The Old and New Testaments are not to be contrasted with each other for in both God speaks the same message of salvation for humanity. However we should always read and apply the Old Testament with reference to the later events revealed in the New Testament. There are some parts of the Old Testament that concern particular moments in the history of God's salvation. They have been completely fulfilled by Jesus even making them “obsolete” (Heb 8:11). These will speak of ceremonies or governmental regulations that God gave Israel to prepare for the coming of Jesus. We need them to understand Jesus properly. We apply them in the light of Jesus arrival. We continue to obey their moral implications.

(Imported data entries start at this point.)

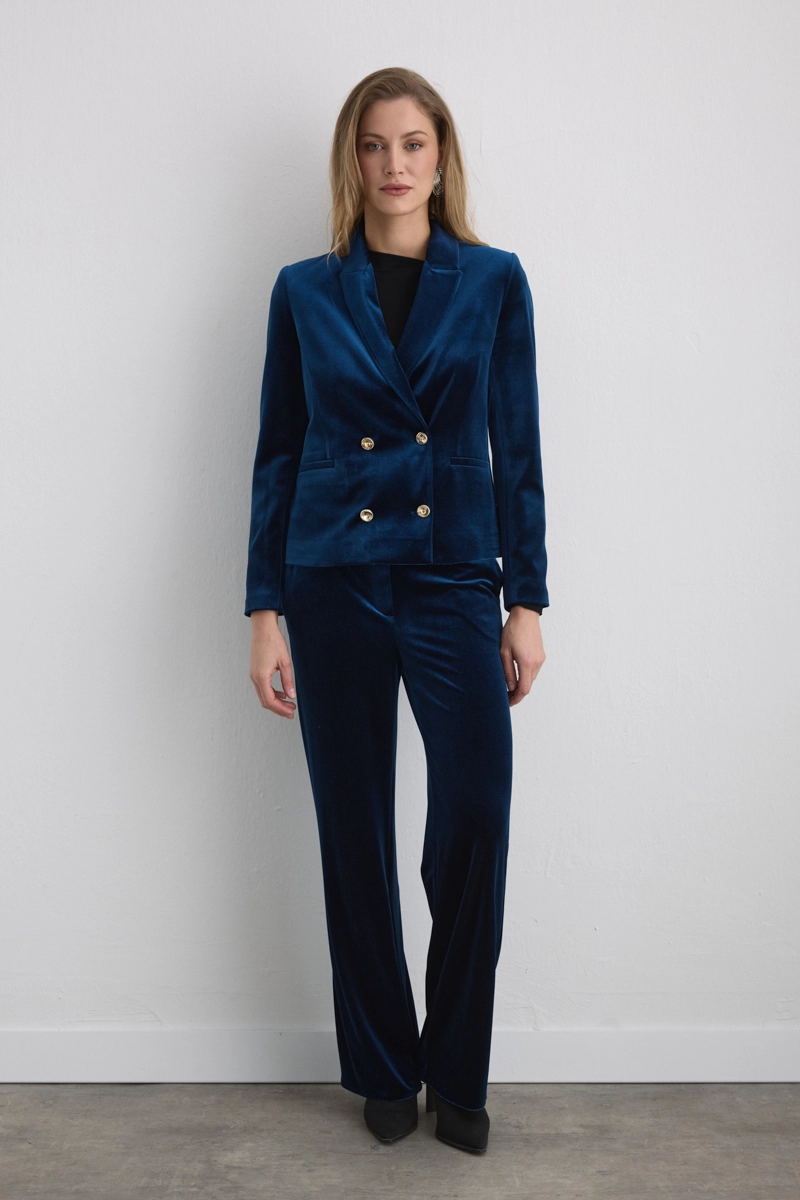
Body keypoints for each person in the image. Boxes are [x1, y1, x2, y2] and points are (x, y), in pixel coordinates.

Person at [245, 66, 548, 1156]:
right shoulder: (303, 290)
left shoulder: (493, 280)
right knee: (353, 826)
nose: (393, 165)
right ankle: (381, 1063)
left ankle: (457, 1071)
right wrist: (264, 610)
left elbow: (518, 447)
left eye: (412, 143)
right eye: (373, 145)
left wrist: (526, 598)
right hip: (330, 575)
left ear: (440, 154)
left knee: (474, 813)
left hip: (452, 572)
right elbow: (279, 453)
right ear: (352, 159)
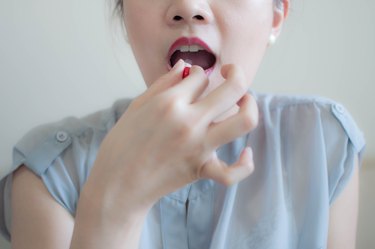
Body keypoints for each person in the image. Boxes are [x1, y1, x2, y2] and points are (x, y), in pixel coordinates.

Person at [0, 0, 365, 248]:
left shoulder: (325, 144)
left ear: (275, 17)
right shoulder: (48, 175)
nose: (188, 6)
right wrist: (116, 203)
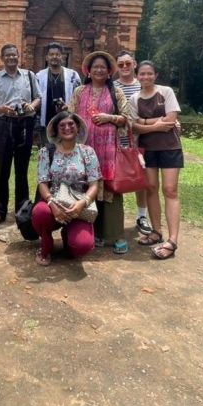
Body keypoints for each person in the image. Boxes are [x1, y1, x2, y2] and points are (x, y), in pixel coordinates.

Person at [67, 51, 133, 255]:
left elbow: (126, 118)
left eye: (103, 67)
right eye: (95, 66)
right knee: (87, 188)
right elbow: (70, 117)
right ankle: (91, 232)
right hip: (84, 150)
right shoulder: (79, 91)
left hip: (108, 152)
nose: (98, 70)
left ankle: (115, 235)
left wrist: (109, 117)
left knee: (110, 190)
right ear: (88, 70)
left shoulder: (117, 93)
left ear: (109, 71)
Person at [130, 61, 183, 260]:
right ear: (137, 76)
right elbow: (134, 126)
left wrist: (145, 122)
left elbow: (171, 119)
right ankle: (156, 231)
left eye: (149, 74)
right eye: (142, 74)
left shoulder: (165, 92)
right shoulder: (135, 98)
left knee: (170, 190)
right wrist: (156, 125)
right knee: (151, 188)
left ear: (155, 75)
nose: (145, 77)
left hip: (170, 147)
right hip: (148, 149)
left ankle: (173, 239)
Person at [32, 112, 100, 266]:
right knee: (40, 213)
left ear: (77, 128)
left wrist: (82, 203)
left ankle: (69, 240)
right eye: (62, 125)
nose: (67, 128)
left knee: (82, 246)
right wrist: (51, 203)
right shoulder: (46, 152)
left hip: (78, 205)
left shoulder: (87, 152)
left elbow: (94, 184)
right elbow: (42, 182)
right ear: (56, 130)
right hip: (53, 204)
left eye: (71, 124)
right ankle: (46, 246)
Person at [0, 43, 41, 226]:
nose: (11, 58)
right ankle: (0, 210)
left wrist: (31, 106)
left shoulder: (29, 76)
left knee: (22, 169)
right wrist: (1, 109)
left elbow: (38, 97)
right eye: (7, 55)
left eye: (14, 55)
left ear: (19, 56)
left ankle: (22, 209)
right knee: (2, 169)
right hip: (4, 124)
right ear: (2, 58)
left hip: (25, 124)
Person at [113, 51, 152, 236]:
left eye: (128, 63)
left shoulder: (142, 86)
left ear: (134, 64)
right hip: (116, 138)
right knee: (116, 177)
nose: (125, 67)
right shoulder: (111, 87)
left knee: (141, 177)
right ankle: (113, 217)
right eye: (120, 65)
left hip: (140, 138)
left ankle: (141, 216)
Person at [35, 42, 81, 144]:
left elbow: (79, 98)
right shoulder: (39, 76)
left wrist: (69, 106)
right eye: (51, 54)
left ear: (63, 57)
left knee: (67, 150)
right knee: (47, 152)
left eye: (57, 54)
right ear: (47, 57)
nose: (54, 57)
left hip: (67, 122)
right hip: (46, 122)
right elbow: (36, 99)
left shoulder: (73, 75)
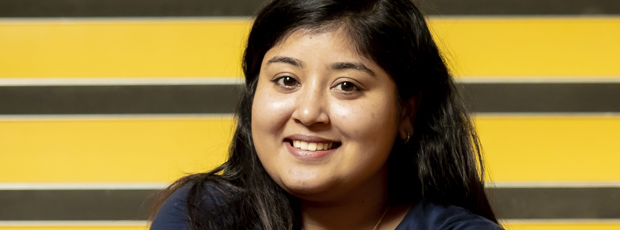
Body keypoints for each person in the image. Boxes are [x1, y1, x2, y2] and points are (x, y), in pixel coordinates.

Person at [150, 0, 500, 229]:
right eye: (286, 80)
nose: (308, 112)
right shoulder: (201, 215)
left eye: (347, 86)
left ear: (406, 111)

Article 7 of our 39 Articles says:
The Old Testament is not contrary to the New: for both in the Old and New Testament everlasting life is offered to Mankind by Christ, who is the only Mediator between God and Man, being both God and Man. Wherefore they are not to be heard, which feign that the old Fathers did look only for transitory promises. Although the Law given from God by Moses, as touching Ceremonies and Rites, do not bind Christian men, nor the Civil precepts thereof ought of necessity to be received in any commonwealth; yet notwithstanding, no Christian man whatsoever is free from the obedience of the Commandments which are called Moral.